Substrate and target selectivity of 4′-fluoroadenosine against viral and host polymerases

Developing safe and effective treatments against emerging RNA viruses is an important goal in pandemic preparedness efforts. 4′-fluorouridine (4′-FlU) is a broad-spectrum antiviral that was shown to inhibit viral RNA-dependent RNA polymerases (RdRps). Given its notable range of antiviral activity, this class of nucleoside analogs warrants further investigation. Here, we studied the antiviral activity and underlying mechanism of inhibition of 4′-fluoroadenosine (4′-FlA). Like 4′-FlU, 4′-FlA demonstrates a broad-spectrum of antiviral activity against eight prototypic viruses representing diverse families. Enzyme kinetics show that the triphosphate (4′-FlA-TP) is efficiently incorporated by viral RdRps. A cryo-EM structure of RdRp of severe acute respiratory syndrome coronavirus 2 (SARS-CoV-2) in complex with double-stranded RNA and the incorporated monophosphate (4′-FlA-MP) characterizes interactions at the active site.

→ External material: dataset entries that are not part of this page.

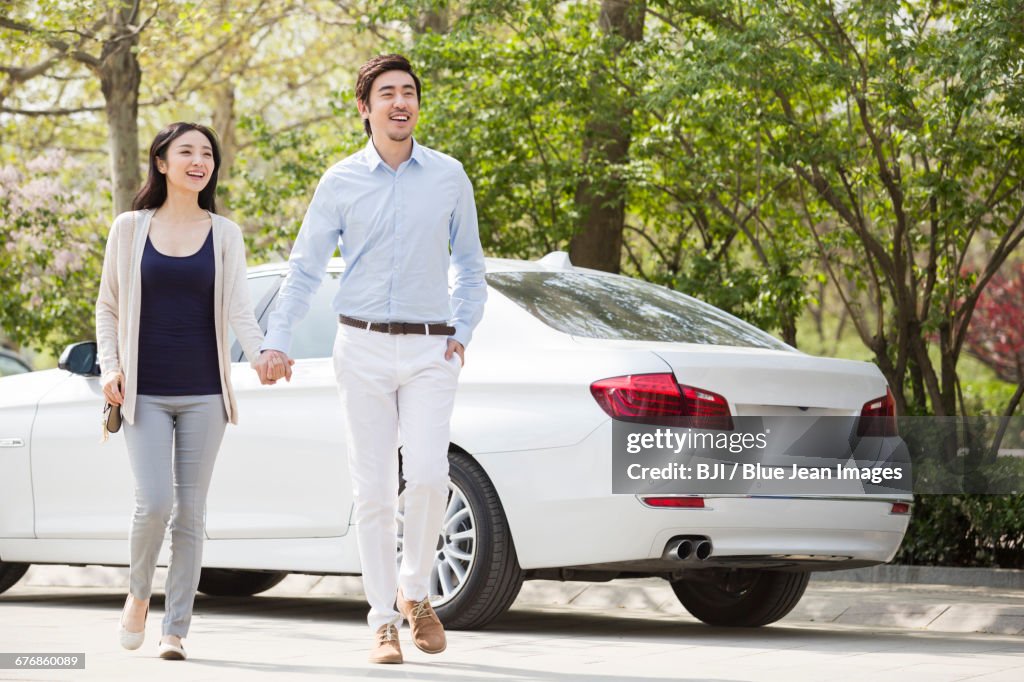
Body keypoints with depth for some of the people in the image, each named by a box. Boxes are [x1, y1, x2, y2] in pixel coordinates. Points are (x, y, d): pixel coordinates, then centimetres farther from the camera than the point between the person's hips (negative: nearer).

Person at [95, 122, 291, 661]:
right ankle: (138, 593, 13)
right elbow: (107, 307, 11)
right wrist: (110, 364, -3)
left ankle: (176, 629, 9)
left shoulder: (224, 234, 6)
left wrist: (263, 353, -23)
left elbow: (237, 308, -4)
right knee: (154, 502, -14)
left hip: (203, 393, 1)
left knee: (190, 513, 2)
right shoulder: (130, 229, 5)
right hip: (144, 392, -1)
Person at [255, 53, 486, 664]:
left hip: (430, 350, 0)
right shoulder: (341, 183, 4)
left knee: (427, 475, -16)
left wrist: (463, 334, 4)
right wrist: (277, 342, -2)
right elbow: (305, 268, 7)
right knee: (373, 488, -1)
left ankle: (415, 591, 7)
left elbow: (470, 265, 14)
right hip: (363, 347, 0)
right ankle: (385, 621, 6)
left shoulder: (449, 177, 6)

The incorporated analog elicits heterogeneous inhibition patterns in primer extension reactions. In contrast, templates with embedded 4′-FlA-MP inhibit incorporation of complementary UTP across the viral RdRps. However, incorporation of 4′-FIA-TP is not limited to viral polymerases and likewise includes human mitochondrial RNA polymerase. These results demonstrate the general potential for 4′-fluorinated nucleotides as antiviral drugs and guide the development of more selective derivatives for medical use in appropriate settings.